26. Peluru yang Menembus Persahabatan

Kabut biru boba milik Ujang mulai menipis, tersapu oleh angin malam yang membawa aroma tanah basah semakin pekat. Aku masih berlutut di bawah akar pohon kamboja, memeluk kotak besi yang baru saja kukeluarkan dari "rahim" bumi. Di hadapanku, sebuah sosok berdiri tegak menembus sisa-sisa kabut.

Bukan anak buah biasa. Itu Bento.

Ia berdiri dengan senapan laras pendek yang dilengkapi peredam, matanya menatapku dengan dingin, jenis tatapan yang biasa ia gunakan saat menagih bunga hutang di ruko. Namun kali ini, ada sesuatu yang lebih gelap di sana.

"Lepaskan kotak itu, Mamet. Kamu sudah melakukan tugasmu dengan sangat baik," kata Bento. Suaranya datar, tanpa emosi, seolah kami sedang membicarakan kontrak sewa ruko.

Don Carlo melayang tepat di antara aku dan Bento. Pendar tubuhnya yang biasanya biru pucat mendadak bergetar hebat. Wajahnya yang sering terlihat pikun kini menegang, otot-massa gaibnya seolah mengeras. Ia menatap Bento bukan lagi sebagai bos yang mencari mantan anak buah, melainkan sebagai seorang hakim yang baru saja melihat bukti kejahatan paling nyata.

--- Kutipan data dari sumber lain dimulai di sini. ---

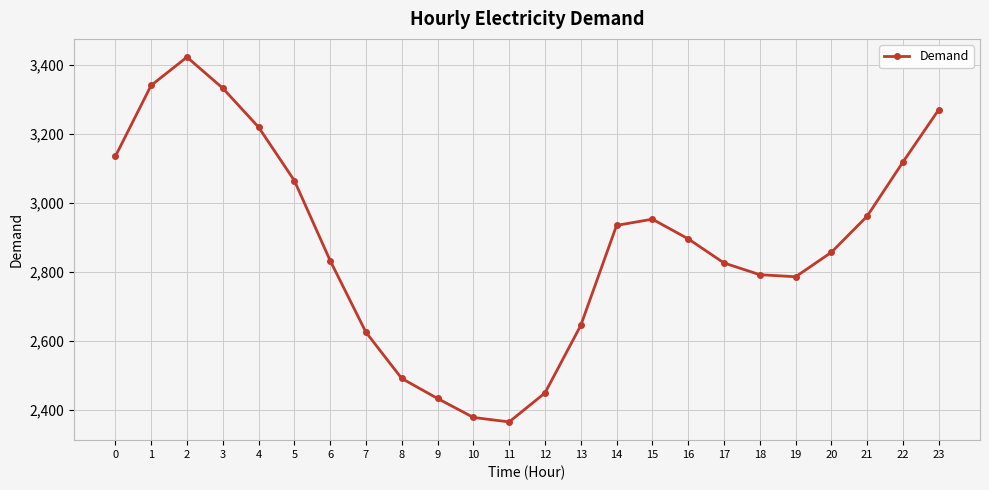

The value at 19 is 1622. True or false?

False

"Bento..." bisik Don Carlo. Suaranya bukan lagi bariton yang berwibawa, melainkan desisan yang menyakitkan. "Ingatanku... semuanya kembali sekarang. Malam itu di Dermaga Sunda Kelapa..."

Flashback: Jakarta, Lima Tahun yang Lalu

Dunia di sekelilingku seolah meluruh. Udara pemakaman yang dingin berganti menjadi aroma garam dan oli mesin. Berkat koneksi spiritualku dengan Don Carlo, aku ditarik masuk ke dalam memori terakhirnya.

Malam itu hujan turun rintik-rintik di dermaga. Don Carlo berdiri di samping mobil Mercedes hitamnya, menunggu pengiriman koper yang sedang kita perebutkan sekarang. Di sampingnya stands Bento muda—tangan kanan yang paling ia percayai, orang yang ia anggap sebagai anak didik sekaligus calon pewaris Sektor Tujuh.

"Kamu sudah pastikan Mario tidak tahu soal pertemuan ini, Bento?" tanya Don Carlo sambil membetulkan letak jasnya.

"Sudah, Don. Mario sedang sibuk dengan urusan di gudang barat. Dia tidak akan mengganggu jalan keluar kita," jawab Bento dengan nada sangat patuh.

Don Carlo tersenyum, menepuk bahu Bento. "Setelah malam ini, kita berhenti. Kamu punya cukup uang untuk hidup tenang di luar negeri. Saya ingin menghabiskan sisa umur saya mencari Sofia."

Namun, di kegelapan dermaga, lampu sorot tiba-tiba menyala. WUUUT! Helikopter polisi muncul dari langit, dan belasan mobil patroli mengepung area itu dalam hitungan detik.

"Don! Kita dijebak! Polisi sudah tahu!" teriak Bento panik.